#### Reading passage

You need to have a very narrow view of what a computer is and can do to think CPU speed is the only determining factor in what gives a computer value. No one with a MacPro is going to give it up for a Mini. People that need what a MacPro does won’t be buying a Mini.

For example, a Mini might suit my needs, but I’m waiting on GPU performance numbers against tasks I do. I don’t give much of a crap about the CPU speed, as those have been fast enough for a few generations.
Not having a powerful enough GPU makes these new Macs look silly especially since everything is unified and you can't upgrade manually like before if needed for space or ram miss the good ole days
 
We dont have to imagine, for a long long time, computer perfomance doubled every 18 months like clock work. Like that was actually the industry standard until like 2010.
That was pretty much the case from circa 1984 to 2010. During that time I was upgrading roughly every 6 years and expect a 10x improvement in performance. I bought an M1 Mini 16G/1T in early 2021 and now thinking about the M4 Pro many with 64G of RAM. So in about 4 years the top of the line Mini is now ~4X faster, with 4X the RAM and 4X the memory bandwidth. This is slower than the "golden era" of rapidly increasing computer power, but still respectable growth.

Update: I did pull the trigger on ordering the M4Pro Mini - due Dec 10.

########
#### Supplied information

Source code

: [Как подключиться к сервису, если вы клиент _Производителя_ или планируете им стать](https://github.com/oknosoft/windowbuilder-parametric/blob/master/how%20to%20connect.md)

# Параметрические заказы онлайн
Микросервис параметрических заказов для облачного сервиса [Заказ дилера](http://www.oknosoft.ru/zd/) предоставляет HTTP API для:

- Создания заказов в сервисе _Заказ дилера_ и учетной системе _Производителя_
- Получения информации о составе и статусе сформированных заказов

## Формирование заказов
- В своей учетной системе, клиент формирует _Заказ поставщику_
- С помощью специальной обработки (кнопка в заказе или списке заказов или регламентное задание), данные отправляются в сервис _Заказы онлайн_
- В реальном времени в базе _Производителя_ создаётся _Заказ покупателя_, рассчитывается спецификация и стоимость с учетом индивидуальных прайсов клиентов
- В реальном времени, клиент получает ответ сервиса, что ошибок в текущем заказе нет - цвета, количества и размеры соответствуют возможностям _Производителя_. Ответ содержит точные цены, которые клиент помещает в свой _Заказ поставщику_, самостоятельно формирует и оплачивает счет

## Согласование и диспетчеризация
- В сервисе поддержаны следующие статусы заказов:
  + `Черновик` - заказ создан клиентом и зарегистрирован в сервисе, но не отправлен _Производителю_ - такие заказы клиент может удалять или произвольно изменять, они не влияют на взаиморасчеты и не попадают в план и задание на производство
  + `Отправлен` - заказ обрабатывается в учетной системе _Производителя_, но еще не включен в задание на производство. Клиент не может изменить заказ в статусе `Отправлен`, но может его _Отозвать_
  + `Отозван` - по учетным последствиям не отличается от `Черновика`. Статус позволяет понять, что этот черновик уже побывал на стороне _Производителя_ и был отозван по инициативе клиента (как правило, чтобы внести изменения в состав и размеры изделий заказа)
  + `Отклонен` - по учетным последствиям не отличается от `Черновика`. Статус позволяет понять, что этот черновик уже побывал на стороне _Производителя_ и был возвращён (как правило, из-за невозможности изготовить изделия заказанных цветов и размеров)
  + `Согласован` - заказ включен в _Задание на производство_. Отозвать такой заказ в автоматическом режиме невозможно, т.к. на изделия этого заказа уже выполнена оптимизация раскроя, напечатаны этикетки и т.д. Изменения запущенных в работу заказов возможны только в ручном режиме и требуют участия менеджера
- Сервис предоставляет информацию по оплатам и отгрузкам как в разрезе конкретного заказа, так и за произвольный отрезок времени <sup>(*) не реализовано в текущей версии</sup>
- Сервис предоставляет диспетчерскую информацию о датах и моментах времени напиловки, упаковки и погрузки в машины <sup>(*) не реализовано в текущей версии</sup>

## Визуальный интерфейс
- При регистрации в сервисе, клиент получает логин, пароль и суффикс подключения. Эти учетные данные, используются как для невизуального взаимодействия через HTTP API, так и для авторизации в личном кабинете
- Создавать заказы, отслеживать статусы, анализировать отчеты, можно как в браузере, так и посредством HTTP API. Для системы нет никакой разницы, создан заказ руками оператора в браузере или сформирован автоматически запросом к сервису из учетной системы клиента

########

▸ **Required action**: In the Mac discussion, swap "CPU speed" for "processor speed" and write out the passage starting with "You need to" and going on through "a few generations.".

▸ **Worked solution**:
You need to have a very narrow view of what a computer is and can do to think processor speed is the only determining factor in what gives a computer value. No one with a MacPro is going to give it up for a Mini. People that need what a MacPro does won’t be buying a Mini.

For example, a Mini might suit my needs, but I’m waiting on GPU performance numbers against tasks I do. I don’t give much of a crap about the processor speed, as those have been fast enough for a few generations.